Selected extract:
Are they joining the fight? After watching the Libyan militants’ video of the horrific killings of 21 Egyptian Christians, President Abdel Fattah el-Sissi had Egyptian warplanes bomb ISIS targets in Libya. The raids, supported by Libya’s own air force, should aid a Libyan government struggling against Islamist factions that are increasingly ISIS-affiliated. It remains to be seen whether the “heroic epic” unfolding on Egyptian television will be a sustained campaign, or just a fleeting reprisal.
The Presidential Daily Brief
The FAA wants to clip drone wings. Proposed rules would require drones to stay in view of their controllers — meaning no night flights and no long distances. It would also put the kibosh on widely publicized plans by firms like Amazon for using drones for deliveries. Critics say the “in sight” rules could negate most of the usefulness of drones. A public comment period starts now, and it will likely be a couple years before any regulations go into effect.
They adjourned with nothing but angry words. A critical meeting in Brussels today failed to produce a roadmap for resolving the nation’s bailout crisis, with Greek officials bitterly accusing eurozone creditors of “wasting their time” with “unreasonable” demands. In talks, Athens made it clear that it won’t move forward unless the bailout’s original austerity measures are tempered. The stalemate esclates a crisis that could have Greece running out of money and making an ugly exit from the euro, although a sliver of hope remained for a last-ditch resolution this week.
As families in separatist areas of eastern Ukraine emerged from shelters to enjoy the cease-fire that went into effect Sunday, much-anticipated trouble was already brewing nearby. Shells landed on government positions, and rebels surrounding the rail hub of Debaltseve pressed their claim to the town and refused to allow European truce monitors access. With this shaky start, the document hammered out by Ukrainian, Russian, French and German leaders last week may soon go up in flames.

Task objective:
Say whether each statement below agrees with the news brief, answering yes or no and quoting the words of the brief that decide it. 1. The FAA's proposed rules would rule out drone flights at night. 2. The meeting in Brussels produced a roadmap for resolving the bailout crisis. 3. Rebels around Debaltseve let European truce monitors into the area.

Stored data:
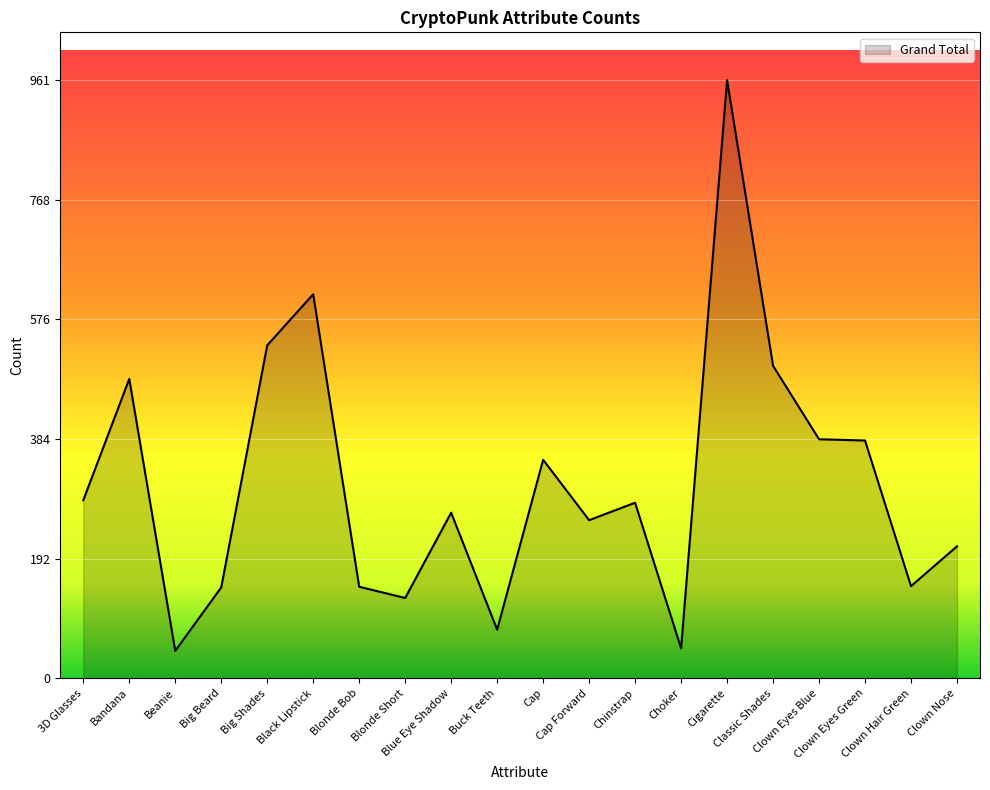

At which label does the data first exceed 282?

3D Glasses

* * *

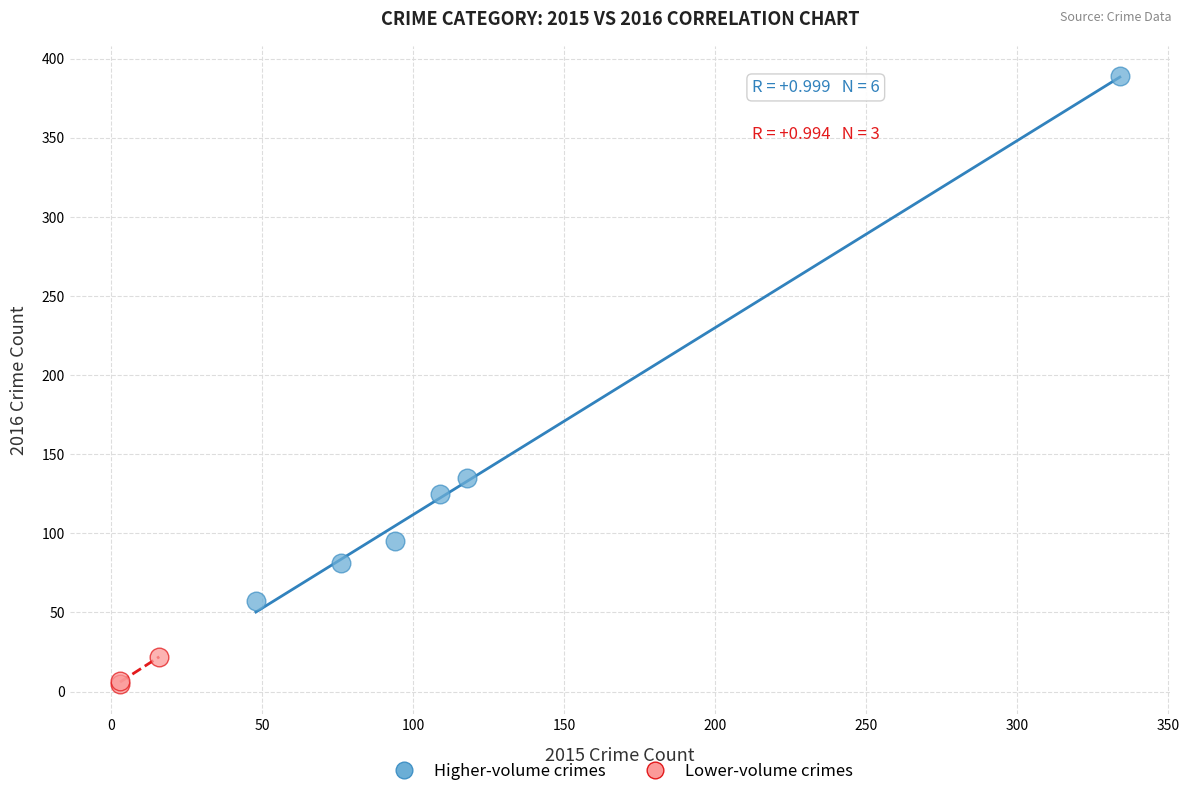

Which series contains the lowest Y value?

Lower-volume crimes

Reply:
1. Yes: "meaning no night flights and no long distances"
2. No: "failed to produce a roadmap for resolving the nation’s bailout crisis"
3. No: "refused to allow European truce monitors access"